# Énoncé 1
Relevez toutes les personnes désignées par leur nom dans l'extrait ci-dessous sur la défense des enseignements littéraires.

J’ai également rencontré le 7 mars, Mme Simone Bonnafous, directrice des enseignements supérieurs et j’ai pu attirer son attention sur la complexité du master MEEF (Métiers de l’Enseignement, de l’Éducation et de la Formation) et sur l’inadéquation des épreuves prévues au concours par rapport aux buts affichés. Serai-je entendue? L’avenir le dira. Mais ne nous leurrons pas. L’année 2013/2014 est clairement une année de transition : chacun attend un possible remaniement ministériel, et, sans doute, rien ne se fera avant la rentrée prochaine.

Face à cette situation nous avons décidé de réagir. Privés de l’aura de notre présidente fondatrice, Jacqueline de Romilly, il nous faut trouver le moyen de prouver que nous ne sommes ni morts ni mourants et que notre but reste le même : veiller à la sauvegarde des enseignements littéraires et inciter la jeunesse à une vraie pratique des Lettres. Pour ce faire nous proposons au Conseil d’administration le lancement d’un concours littéraire ouvert aux élèves des lycées (toutes sections confondues) – un concours de nouvelles, ayant de préférence un lien avec l’Antiquité, dont la meilleure remportera le ”Prix Jacqueline de Romilly de la nouvelle” doté de 1500 euros. La création de ce “Prix Jacqueline de Romilly de la nouvelle” est d’autant plus opportune que des menaces semblent planer sur le “Prix Jacqueline de Romilly” qu’avait créé le Ministère en 2012. Hélène Carrère d’Encausse, qui a bien voulu me recevoir, nous promet son appui et, si la chose paraît souhaitable, le patronage de l’Académie ; et plusieurs éditeurs, dont Bernard de Fallois au premier chef, sont prêts à nous aider. Le projet une fois accepté par notre conseil d’administration, la première session du concours pourrait débuter fin 2014 (inscription des candidats), avec envoi des nouvelles en mars, première sélection en avril, réunion du jury national en mai et distribution du prix en juin. Tel est notre projet !

Nous lançons par ailleurs une grande campagne d’adhésion en demandant à chacun de nos membres de trouver dans son entourage deux adhérents nouveaux prêts à soutenir notre action. Car nous ne pouvons rien sans vous et votre nombre fait notre force !

# Données de travail
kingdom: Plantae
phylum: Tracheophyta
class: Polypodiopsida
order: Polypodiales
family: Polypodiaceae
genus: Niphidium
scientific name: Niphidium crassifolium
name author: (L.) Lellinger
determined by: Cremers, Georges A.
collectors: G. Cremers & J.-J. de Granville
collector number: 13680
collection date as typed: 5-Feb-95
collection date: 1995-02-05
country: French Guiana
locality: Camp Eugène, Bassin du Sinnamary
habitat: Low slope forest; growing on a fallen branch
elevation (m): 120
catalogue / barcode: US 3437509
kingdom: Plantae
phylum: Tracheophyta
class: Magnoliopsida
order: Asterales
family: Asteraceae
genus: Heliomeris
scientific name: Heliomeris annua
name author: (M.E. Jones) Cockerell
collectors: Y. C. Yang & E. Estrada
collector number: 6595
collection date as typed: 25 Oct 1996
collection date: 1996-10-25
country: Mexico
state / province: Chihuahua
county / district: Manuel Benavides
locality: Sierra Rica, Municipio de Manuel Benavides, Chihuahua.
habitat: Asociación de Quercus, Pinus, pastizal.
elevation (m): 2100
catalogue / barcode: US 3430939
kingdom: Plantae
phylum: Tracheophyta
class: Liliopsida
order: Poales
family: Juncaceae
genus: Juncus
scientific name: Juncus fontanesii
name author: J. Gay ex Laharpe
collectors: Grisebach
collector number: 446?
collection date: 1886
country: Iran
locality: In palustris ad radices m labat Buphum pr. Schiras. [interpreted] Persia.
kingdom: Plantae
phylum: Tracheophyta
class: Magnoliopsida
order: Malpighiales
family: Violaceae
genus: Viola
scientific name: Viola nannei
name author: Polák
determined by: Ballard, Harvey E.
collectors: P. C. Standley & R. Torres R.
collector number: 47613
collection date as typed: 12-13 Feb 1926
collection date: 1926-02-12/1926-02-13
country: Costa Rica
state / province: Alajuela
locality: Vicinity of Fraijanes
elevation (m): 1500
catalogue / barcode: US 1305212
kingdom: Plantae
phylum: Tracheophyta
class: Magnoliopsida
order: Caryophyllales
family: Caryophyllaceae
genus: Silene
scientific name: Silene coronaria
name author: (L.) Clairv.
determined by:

# Énoncé 2
Recopiez les lignes de données ci-dessus en commençant par celle qui contient « state / province: Alajuela » et en allant jusqu'à la dernière ligne de données, celle-ci comprise.

# Réponse attendue 1
Simone Bonnafous
Jacqueline de Romilly
Hélène Carrère d'Encausse
Bernard de Fallois

# Réponse attendue 2
state / province: Alajuela
locality: Vicinity of Fraijanes
elevation (m): 1500
catalogue / barcode: US 1305212
kingdom: Plantae
phylum: Tracheophyta
class: Magnoliopsida
order: Caryophyllales
family: Caryophyllaceae
genus: Silene
scientific name: Silene coronaria
name author: (L.) Clairv.
determined by:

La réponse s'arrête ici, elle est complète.